-------- SUPPLIED RECORDS

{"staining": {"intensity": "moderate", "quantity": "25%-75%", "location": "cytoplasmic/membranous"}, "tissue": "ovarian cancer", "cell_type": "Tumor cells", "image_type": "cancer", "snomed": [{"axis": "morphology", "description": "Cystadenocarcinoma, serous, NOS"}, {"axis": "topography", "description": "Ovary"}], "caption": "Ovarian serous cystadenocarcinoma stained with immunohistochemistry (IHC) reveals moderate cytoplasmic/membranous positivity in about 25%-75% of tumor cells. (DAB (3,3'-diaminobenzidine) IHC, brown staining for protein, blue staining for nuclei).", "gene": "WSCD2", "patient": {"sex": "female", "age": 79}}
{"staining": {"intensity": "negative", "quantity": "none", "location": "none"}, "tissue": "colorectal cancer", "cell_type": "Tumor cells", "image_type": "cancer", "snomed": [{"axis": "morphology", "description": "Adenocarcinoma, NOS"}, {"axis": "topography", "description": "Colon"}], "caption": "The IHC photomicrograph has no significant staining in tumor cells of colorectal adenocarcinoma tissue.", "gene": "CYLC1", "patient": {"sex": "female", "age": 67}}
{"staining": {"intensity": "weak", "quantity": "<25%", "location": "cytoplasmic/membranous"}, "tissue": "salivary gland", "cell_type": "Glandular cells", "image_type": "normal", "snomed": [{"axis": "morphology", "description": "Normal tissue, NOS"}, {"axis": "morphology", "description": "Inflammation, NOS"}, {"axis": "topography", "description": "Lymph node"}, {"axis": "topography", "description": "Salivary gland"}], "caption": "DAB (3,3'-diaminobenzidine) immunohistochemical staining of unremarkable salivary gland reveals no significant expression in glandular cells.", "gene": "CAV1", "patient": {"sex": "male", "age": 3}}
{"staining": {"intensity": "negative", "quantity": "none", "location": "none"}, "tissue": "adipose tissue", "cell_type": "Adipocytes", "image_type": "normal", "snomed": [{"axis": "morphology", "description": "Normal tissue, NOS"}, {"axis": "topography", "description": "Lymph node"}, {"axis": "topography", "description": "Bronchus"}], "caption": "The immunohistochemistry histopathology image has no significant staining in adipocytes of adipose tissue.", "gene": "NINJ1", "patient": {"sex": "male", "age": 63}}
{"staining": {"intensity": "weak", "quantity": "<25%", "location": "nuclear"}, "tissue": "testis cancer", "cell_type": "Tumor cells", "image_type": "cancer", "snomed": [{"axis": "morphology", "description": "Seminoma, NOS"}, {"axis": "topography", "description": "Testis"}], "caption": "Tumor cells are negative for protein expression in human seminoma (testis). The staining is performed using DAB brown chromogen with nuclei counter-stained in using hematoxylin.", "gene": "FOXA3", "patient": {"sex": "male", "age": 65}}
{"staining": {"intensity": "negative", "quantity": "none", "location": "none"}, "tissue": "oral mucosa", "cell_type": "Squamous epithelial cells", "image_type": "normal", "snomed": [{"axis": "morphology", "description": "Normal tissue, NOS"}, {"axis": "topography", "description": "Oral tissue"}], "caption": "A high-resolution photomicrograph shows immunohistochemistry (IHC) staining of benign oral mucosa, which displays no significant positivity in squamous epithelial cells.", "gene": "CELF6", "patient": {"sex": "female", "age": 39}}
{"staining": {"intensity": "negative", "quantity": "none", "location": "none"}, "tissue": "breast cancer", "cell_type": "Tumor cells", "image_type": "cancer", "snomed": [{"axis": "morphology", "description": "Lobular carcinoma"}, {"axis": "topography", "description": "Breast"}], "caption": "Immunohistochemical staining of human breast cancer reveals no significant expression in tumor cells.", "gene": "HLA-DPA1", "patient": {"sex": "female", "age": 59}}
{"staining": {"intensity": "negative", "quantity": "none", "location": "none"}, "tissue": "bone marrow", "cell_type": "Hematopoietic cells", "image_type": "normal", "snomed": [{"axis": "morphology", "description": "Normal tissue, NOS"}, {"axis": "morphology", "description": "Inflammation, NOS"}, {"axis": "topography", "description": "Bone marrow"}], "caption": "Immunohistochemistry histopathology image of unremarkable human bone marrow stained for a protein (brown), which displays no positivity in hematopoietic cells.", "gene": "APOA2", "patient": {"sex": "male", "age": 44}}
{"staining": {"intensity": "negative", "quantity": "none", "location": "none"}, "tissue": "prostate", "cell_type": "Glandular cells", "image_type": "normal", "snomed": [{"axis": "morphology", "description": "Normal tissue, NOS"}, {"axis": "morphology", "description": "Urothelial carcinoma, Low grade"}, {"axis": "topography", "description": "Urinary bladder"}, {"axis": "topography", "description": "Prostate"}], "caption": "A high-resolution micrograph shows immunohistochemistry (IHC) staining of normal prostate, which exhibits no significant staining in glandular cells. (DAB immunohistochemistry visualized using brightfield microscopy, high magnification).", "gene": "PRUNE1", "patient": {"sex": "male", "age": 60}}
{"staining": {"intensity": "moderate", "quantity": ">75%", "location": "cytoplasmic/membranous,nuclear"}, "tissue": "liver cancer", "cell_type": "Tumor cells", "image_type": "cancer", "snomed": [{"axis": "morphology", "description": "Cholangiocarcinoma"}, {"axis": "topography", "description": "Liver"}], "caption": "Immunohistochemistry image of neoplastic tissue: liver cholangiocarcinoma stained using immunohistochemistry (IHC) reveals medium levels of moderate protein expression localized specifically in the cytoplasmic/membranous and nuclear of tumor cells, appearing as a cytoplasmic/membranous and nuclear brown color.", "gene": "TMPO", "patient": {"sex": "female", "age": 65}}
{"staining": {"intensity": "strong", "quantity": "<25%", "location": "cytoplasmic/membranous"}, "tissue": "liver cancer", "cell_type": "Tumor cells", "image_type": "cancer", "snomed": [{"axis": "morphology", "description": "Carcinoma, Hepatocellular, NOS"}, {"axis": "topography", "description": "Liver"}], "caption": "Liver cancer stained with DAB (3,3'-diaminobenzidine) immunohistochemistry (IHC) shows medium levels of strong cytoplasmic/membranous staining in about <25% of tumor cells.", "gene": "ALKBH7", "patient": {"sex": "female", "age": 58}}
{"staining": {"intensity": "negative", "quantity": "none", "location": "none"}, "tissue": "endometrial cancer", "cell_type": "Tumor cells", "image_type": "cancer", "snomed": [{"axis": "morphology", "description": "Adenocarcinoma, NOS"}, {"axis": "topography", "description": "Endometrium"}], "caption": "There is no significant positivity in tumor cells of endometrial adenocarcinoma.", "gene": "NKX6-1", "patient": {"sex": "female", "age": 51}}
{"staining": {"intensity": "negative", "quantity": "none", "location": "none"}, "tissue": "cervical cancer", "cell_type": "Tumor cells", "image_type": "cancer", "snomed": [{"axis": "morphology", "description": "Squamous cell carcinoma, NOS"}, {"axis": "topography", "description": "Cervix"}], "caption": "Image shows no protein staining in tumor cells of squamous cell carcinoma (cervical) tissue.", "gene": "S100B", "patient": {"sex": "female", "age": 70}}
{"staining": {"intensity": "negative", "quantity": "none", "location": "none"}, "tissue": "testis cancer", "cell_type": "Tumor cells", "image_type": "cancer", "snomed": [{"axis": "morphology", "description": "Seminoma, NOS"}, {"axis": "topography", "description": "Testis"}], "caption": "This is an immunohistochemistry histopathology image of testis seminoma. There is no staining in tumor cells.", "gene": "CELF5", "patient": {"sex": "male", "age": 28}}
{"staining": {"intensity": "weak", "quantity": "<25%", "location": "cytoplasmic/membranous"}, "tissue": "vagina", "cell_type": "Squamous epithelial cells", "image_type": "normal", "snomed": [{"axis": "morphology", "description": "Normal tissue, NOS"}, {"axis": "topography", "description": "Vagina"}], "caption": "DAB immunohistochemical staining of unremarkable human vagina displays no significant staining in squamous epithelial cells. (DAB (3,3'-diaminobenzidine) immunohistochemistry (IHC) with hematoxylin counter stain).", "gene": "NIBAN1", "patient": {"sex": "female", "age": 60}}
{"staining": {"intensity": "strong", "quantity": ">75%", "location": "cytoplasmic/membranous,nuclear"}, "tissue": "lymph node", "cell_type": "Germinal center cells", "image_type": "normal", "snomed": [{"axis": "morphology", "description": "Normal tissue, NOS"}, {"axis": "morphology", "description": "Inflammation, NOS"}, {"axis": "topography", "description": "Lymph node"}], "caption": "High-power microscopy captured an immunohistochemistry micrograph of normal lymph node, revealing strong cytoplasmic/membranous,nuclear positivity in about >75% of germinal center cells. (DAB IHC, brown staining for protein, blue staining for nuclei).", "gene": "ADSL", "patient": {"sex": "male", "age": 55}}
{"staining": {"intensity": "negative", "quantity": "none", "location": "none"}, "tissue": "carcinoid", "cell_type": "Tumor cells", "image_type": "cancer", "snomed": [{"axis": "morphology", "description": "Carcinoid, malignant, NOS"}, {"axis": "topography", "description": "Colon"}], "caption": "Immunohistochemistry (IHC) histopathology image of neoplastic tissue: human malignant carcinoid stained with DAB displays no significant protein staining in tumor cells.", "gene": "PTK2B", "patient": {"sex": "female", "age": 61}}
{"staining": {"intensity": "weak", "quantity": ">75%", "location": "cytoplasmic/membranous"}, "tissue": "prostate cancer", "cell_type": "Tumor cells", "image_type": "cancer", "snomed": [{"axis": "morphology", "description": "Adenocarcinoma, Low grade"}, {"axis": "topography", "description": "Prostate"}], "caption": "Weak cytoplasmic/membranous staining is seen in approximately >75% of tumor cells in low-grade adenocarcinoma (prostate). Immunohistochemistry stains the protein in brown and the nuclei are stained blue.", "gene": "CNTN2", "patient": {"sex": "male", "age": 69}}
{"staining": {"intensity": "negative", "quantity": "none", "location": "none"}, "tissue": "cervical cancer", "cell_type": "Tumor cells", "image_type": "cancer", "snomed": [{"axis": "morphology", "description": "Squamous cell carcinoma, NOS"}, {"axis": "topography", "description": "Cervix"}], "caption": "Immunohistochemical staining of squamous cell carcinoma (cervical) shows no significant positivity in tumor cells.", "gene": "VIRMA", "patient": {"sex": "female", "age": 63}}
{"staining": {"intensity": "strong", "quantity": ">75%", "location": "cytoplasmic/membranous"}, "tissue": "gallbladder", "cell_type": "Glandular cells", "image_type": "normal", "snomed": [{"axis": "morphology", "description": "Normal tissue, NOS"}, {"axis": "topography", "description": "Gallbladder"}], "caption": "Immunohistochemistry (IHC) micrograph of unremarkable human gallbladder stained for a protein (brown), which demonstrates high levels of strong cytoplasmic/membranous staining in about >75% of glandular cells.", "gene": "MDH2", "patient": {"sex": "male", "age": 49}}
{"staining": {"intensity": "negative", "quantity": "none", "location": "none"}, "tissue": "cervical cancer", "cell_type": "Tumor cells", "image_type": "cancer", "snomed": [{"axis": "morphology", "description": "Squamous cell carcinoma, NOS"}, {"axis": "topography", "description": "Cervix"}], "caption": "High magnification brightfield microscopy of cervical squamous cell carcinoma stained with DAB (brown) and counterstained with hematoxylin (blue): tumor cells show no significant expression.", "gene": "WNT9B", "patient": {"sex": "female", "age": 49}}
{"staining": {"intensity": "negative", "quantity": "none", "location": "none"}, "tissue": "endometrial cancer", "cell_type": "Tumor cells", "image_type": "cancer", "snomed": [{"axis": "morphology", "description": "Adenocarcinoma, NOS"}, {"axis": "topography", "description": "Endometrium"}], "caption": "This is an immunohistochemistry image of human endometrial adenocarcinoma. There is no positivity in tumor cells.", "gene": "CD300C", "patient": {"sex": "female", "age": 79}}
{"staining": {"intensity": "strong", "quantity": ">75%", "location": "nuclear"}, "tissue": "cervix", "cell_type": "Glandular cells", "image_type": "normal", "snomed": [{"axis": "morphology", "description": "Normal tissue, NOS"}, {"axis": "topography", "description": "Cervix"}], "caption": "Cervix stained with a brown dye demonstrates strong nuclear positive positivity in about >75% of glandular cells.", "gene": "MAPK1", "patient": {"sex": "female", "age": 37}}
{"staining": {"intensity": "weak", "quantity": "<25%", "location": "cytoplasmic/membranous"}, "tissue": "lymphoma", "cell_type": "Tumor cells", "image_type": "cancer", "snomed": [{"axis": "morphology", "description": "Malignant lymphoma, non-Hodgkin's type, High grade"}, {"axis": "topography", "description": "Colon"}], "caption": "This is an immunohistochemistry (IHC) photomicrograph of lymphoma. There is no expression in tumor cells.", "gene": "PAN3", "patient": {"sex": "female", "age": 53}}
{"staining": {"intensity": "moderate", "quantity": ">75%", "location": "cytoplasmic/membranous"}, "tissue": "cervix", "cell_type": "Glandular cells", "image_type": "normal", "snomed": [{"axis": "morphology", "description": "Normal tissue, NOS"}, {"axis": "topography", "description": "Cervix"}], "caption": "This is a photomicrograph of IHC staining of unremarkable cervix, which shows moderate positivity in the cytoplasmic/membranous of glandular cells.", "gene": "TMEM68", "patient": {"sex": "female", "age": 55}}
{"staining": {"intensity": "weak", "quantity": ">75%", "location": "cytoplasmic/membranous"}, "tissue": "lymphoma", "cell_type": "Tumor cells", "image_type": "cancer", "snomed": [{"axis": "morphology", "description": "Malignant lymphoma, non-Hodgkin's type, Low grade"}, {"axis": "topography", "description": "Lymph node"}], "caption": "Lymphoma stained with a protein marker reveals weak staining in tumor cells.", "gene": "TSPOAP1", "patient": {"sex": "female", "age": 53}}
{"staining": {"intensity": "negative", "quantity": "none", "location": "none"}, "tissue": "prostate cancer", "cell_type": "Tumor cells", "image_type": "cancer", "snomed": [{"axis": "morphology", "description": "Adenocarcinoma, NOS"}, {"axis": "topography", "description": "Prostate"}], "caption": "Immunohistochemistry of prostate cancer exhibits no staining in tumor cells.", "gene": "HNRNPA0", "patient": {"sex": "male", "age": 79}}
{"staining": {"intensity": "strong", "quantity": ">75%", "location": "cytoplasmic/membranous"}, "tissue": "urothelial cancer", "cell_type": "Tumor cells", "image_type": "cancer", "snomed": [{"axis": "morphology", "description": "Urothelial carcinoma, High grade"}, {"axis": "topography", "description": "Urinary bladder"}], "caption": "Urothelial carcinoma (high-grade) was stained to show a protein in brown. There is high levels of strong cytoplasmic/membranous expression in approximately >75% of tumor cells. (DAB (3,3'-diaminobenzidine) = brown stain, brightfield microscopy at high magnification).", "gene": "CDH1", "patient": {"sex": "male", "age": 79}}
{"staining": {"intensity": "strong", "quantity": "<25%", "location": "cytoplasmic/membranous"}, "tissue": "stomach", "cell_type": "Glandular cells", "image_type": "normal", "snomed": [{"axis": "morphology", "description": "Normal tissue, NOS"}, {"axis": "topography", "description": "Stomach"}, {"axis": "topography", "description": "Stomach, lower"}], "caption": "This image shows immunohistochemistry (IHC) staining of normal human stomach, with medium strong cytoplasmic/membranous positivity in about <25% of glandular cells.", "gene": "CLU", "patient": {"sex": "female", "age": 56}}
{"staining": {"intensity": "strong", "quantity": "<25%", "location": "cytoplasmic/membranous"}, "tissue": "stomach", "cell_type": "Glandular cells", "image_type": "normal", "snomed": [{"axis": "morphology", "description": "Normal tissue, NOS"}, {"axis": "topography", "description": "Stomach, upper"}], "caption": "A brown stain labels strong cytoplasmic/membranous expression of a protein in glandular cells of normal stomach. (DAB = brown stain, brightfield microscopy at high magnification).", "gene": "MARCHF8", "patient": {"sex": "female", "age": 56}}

----------------

» WHAT TO DO
Above are the entries; copy out every line among them that contains the word "Testis".

» ANSWER SECTION
{"staining": {"intensity": "weak", "quantity": "<25%", "location": "nuclear"}, "tissue": "testis cancer", "cell_type": "Tumor cells", "image_type": "cancer", "snomed": [{"axis": "morphology", "description": "Seminoma, NOS"}, {"axis": "topography", "description": "Testis"}], "caption": "Tumor cells are negative for protein expression in human seminoma (testis). The staining is performed using DAB brown chromogen with nuclei counter-stained in using hematoxylin.", "gene": "FOXA3", "patient": {"sex": "male", "age": 65}}
{"staining": {"intensity": "negative", "quantity": "none", "location": "none"}, "tissue": "testis cancer", "cell_type": "Tumor cells", "image_type": "cancer", "snomed": [{"axis": "morphology", "description": "Seminoma, NOS"}, {"axis": "topography", "description": "Testis"}], "caption": "This is an immunohistochemistry histopathology image of testis seminoma. There is no staining in tumor cells.", "gene": "CELF5", "patient": {"sex": "male", "age": 28}}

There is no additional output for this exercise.